§ **WHAT IS BEING ASKED**:
Put the lines of all the items below into a single numbered list, skipping any blank lines.

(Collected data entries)
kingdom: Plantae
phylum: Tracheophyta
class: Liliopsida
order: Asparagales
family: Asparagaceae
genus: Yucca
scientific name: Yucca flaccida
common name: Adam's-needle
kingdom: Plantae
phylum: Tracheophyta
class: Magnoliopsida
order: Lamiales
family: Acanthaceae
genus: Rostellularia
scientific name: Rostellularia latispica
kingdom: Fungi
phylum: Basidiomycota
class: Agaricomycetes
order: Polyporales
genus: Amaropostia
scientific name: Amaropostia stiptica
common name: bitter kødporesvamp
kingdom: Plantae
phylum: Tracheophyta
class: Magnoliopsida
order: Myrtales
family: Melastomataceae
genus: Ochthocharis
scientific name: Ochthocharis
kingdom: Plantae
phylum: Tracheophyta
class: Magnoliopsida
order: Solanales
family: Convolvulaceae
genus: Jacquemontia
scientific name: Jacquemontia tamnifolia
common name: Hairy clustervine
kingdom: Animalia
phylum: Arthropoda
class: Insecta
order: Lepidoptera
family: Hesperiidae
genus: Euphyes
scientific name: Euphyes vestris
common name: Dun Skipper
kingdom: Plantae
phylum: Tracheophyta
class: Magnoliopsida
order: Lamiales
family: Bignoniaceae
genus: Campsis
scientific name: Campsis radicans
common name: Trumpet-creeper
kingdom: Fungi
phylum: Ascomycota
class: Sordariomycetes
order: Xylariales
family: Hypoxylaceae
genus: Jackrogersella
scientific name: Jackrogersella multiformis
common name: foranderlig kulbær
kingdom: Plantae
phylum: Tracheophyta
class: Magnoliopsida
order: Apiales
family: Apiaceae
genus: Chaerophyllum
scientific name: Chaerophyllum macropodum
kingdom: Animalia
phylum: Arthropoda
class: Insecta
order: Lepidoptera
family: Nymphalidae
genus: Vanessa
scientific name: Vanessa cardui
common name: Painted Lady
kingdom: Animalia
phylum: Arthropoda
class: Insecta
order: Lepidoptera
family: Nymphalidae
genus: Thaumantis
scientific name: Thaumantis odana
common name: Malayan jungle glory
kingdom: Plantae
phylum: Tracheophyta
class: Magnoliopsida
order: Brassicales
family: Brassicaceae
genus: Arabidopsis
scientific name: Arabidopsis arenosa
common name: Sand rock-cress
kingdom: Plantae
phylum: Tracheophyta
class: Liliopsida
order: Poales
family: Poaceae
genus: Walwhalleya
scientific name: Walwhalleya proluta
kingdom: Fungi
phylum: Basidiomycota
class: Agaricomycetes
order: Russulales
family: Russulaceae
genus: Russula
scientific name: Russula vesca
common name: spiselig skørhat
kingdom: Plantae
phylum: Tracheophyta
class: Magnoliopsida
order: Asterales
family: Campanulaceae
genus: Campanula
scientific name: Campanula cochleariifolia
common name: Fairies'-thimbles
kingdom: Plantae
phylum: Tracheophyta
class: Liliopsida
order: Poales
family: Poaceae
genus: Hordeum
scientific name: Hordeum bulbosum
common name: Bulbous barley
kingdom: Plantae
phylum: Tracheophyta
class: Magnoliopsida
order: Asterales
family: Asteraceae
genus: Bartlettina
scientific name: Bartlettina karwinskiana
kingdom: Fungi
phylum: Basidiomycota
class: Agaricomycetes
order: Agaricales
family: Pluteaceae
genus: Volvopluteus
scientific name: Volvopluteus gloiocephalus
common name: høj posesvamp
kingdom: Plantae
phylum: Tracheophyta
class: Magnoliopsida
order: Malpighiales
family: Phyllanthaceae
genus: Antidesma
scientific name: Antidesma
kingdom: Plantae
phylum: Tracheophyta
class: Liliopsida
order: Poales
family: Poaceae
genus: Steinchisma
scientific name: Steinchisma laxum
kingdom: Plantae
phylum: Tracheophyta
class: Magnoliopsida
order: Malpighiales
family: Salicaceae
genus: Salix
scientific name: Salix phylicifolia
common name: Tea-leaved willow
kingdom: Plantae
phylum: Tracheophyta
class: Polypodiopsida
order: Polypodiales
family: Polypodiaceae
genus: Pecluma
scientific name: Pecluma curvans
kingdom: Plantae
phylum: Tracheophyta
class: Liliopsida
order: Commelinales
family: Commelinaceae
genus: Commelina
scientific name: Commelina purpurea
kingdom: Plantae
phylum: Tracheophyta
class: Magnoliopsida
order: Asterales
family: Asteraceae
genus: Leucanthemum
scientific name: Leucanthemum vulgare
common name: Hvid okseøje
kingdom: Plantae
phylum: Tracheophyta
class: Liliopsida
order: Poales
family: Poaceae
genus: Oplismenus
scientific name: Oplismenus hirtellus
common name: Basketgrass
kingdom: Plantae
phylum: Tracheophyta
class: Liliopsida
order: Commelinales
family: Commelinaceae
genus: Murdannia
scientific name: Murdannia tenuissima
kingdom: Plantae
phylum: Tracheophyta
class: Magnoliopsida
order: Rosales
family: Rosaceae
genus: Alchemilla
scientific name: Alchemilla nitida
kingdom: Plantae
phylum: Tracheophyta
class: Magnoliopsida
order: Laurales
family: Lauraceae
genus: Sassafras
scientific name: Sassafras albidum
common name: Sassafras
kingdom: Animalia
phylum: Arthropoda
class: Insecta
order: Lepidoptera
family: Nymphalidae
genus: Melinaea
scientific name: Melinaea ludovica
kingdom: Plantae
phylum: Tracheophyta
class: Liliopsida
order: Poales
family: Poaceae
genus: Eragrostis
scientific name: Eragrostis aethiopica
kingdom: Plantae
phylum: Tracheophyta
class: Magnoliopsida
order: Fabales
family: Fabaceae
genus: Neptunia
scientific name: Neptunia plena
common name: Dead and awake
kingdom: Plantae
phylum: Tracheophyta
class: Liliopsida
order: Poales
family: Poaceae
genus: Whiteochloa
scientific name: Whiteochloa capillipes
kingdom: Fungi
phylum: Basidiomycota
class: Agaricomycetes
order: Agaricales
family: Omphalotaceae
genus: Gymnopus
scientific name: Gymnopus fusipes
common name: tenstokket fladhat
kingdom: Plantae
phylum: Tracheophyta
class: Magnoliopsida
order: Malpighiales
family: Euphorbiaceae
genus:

§ **TASK RESPONSE**:
1. kingdom: Plantae
2. phylum: Tracheophyta
3. class: Liliopsida
4. order: Asparagales
5. family: Asparagaceae
6. genus: Yucca
7. scientific name: Yucca flaccida
8. common name: Adam's-needle
9. kingdom: Plantae
10. phylum: Tracheophyta
11. class: Magnoliopsida
12. order: Lamiales
13. family: Acanthaceae
14. genus: Rostellularia
15. scientific name: Rostellularia latispica
16. kingdom: Fungi
17. phylum: Basidiomycota
18. class: Agaricomycetes
19. order: Polyporales
20. genus: Amaropostia
21. scientific name: Amaropostia stiptica
22. common name: bitter kødporesvamp
23. kingdom: Plantae
24. phylum: Tracheophyta
25. class: Magnoliopsida
26. order: Myrtales
27. family: Melastomataceae
28. genus: Ochthocharis
29. scientific name: Ochthocharis
30. kingdom: Plantae
31. phylum: Tracheophyta
32. class: Magnoliopsida
33. order: Solanales
34. family: Convolvulaceae
35. genus: Jacquemontia
36. scientific name: Jacquemontia tamnifolia
37. common name: Hairy clustervine
38. kingdom: Animalia
39. phylum: Arthropoda
40. class: Insecta
41. order: Lepidoptera
42. family: Hesperiidae
43. genus: Euphyes
44. scientific name: Euphyes vestris
45. common name: Dun Skipper
46. kingdom: Plantae
47. phylum: Tracheophyta
48. class: Magnoliopsida
49. order: Lamiales
50. family: Bignoniaceae
51. genus: Campsis
52. scientific name: Campsis radicans
53. common name: Trumpet-creeper
54. kingdom: Fungi
55. phylum: Ascomycota
56. class: Sordariomycetes
57. order: Xylariales
58. family: Hypoxylaceae
59. genus: Jackrogersella
60. scientific name: Jackrogersella multiformis
61. common name: foranderlig kulbær
62. kingdom: Plantae
63. phylum: Tracheophyta
64. class: Magnoliopsida
65. order: Apiales
66. family: Apiaceae
67. genus: Chaerophyllum
68. scientific name: Chaerophyllum macropodum
69. kingdom: Animalia
70. phylum: Arthropoda
71. class: Insecta
72. order: Lepidoptera
73. family: Nymphalidae
74. genus: Vanessa
75. scientific name: Vanessa cardui
76. common name: Painted Lady
77. kingdom: Animalia
78. phylum: Arthropoda
79. class: Insecta
80. order: Lepidoptera
81. family: Nymphalidae
82. genus: Thaumantis
83. scientific name: Thaumantis odana
84. common name: Malayan jungle glory
85. kingdom: Plantae
86. phylum: Tracheophyta
87. class: Magnoliopsida
88. order: Brassicales
89. family: Brassicaceae
90. genus: Arabidopsis
91. scientific name: Arabidopsis arenosa
92. common name: Sand rock-cress
93. kingdom: Plantae
94. phylum: Tracheophyta
95. class: Liliopsida
96. order: Poales
97. family: Poaceae
98. genus: Walwhalleya
99. scientific name: Walwhalleya proluta
100. kingdom: Fungi
101. phylum: Basidiomycota
102. class: Agaricomycetes
103. order: Russulales
104. family: Russulaceae
105. genus: Russula
106. scientific name: Russula vesca
107. common name: spiselig skørhat
108. kingdom: Plantae
109. phylum: Tracheophyta
110. class: Magnoliopsida
111. order: Asterales
112. family: Campanulaceae
113. genus: Campanula
114. scientific name: Campanula cochleariifolia
115. common name: Fairies'-thimbles
116. kingdom: Plantae
117. phylum: Tracheophyta
118. class: Liliopsida
119. order: Poales
120. family: Poaceae
121. genus: Hordeum
122. scientific name: Hordeum bulbosum
123. common name: Bulbous barley
124. kingdom: Plantae
125. phylum: Tracheophyta
126. class: Magnoliopsida
127. order: Asterales
128. family: Asteraceae
129. genus: Bartlettina
130. scientific name: Bartlettina karwinskiana
131. kingdom: Fungi
132. phylum: Basidiomycota
133. class: Agaricomycetes
134. order: Agaricales
135. family: Pluteaceae
136. genus: Volvopluteus
137. scientific name: Volvopluteus gloiocephalus
138. common name: høj posesvamp
139. kingdom: Plantae
140. phylum: Tracheophyta
141. class: Magnoliopsida
142. order: Malpighiales
143. family: Phyllanthaceae
144. genus: Antidesma
145. scientific name: Antidesma
146. kingdom: Plantae
147. phylum: Tracheophyta
148. class: Liliopsida
149. order: Poales
150. family: Poaceae
151. genus: Steinchisma
152. scientific name: Steinchisma laxum
153. kingdom: Plantae
154. phylum: Tracheophyta
155. class: Magnoliopsida
156. order: Malpighiales
157. family: Salicaceae
158. genus: Salix
159. scientific name: Salix phylicifolia
160. common name: Tea-leaved willow
161. kingdom: Plantae
162. phylum: Tracheophyta
163. class: Polypodiopsida
164. order: Polypodiales
165. family: Polypodiaceae
166. genus: Pecluma
167. scientific name: Pecluma curvans
168. kingdom: Plantae
169. phylum: Tracheophyta
170. class: Liliopsida
171. order: Commelinales
172. family: Commelinaceae
173. genus: Commelina
174. scientific name: Commelina purpurea
175. kingdom: Plantae
176. phylum: Tracheophyta
177. class: Magnoliopsida
178. order: Asterales
179. family: Asteraceae
180. genus: Leucanthemum
181. scientific name: Leucanthemum vulgare
182. common name: Hvid okseøje
183. kingdom: Plantae
184. phylum: Tracheophyta
185. class: Liliopsida
186. order: Poales
187. family: Poaceae
188. genus: Oplismenus
189. scientific name: Oplismenus hirtellus
190. common name: Basketgrass
191. kingdom: Plantae
192. phylum: Tracheophyta
193. class: Liliopsida
194. order: Commelinales
195. family: Commelinaceae
196. genus: Murdannia
197. scientific name: Murdannia tenuissima
198. kingdom: Plantae
199. phylum: Tracheophyta
200. class: Magnoliopsida
201. order: Rosales
202. family: Rosaceae
203. genus: Alchemilla
204. scientific name: Alchemilla nitida
205. kingdom: Plantae
206. phylum: Tracheophyta
207. class: Magnoliopsida
208. order: Laurales
209. family: Lauraceae
210. genus: Sassafras
211. scientific name: Sassafras albidum
212. common name: Sassafras
213. kingdom: Animalia
214. phylum: Arthropoda
215. class: Insecta
216. order: Lepidoptera
217. family: Nymphalidae
218. genus: Melinaea
219. scientific name: Melinaea ludovica
220. kingdom: Plantae
221. phylum: Tracheophyta
222. class: Liliopsida
223. order: Poales
224. family: Poaceae
225. genus: Eragrostis
226. scientific name: Eragrostis aethiopica
227. kingdom: Plantae
228. phylum: Tracheophyta
229. class: Magnoliopsida
230. order: Fabales
231. family: Fabaceae
232. genus: Neptunia
233. scientific name: Neptunia plena
234. common name: Dead and awake
235. kingdom: Plantae
236. phylum: Tracheophyta
237. class: Liliopsida
238. order: Poales
239. family: Poaceae
240. genus: Whiteochloa
241. scientific name: Whiteochloa capillipes
242. kingdom: Fungi
243. phylum: Basidiomycota
244. class: Agaricomycetes
245. order: Agaricales
246. family: Omphalotaceae
247. genus: Gymnopus
248. scientific name: Gymnopus fusipes
249. common name: tenstokket fladhat
250. kingdom: Plantae
251. phylum: Tracheophyta
252. class: Magnoliopsida
253. order: Malpighiales
254. family: Euphorbiaceae
255. genus:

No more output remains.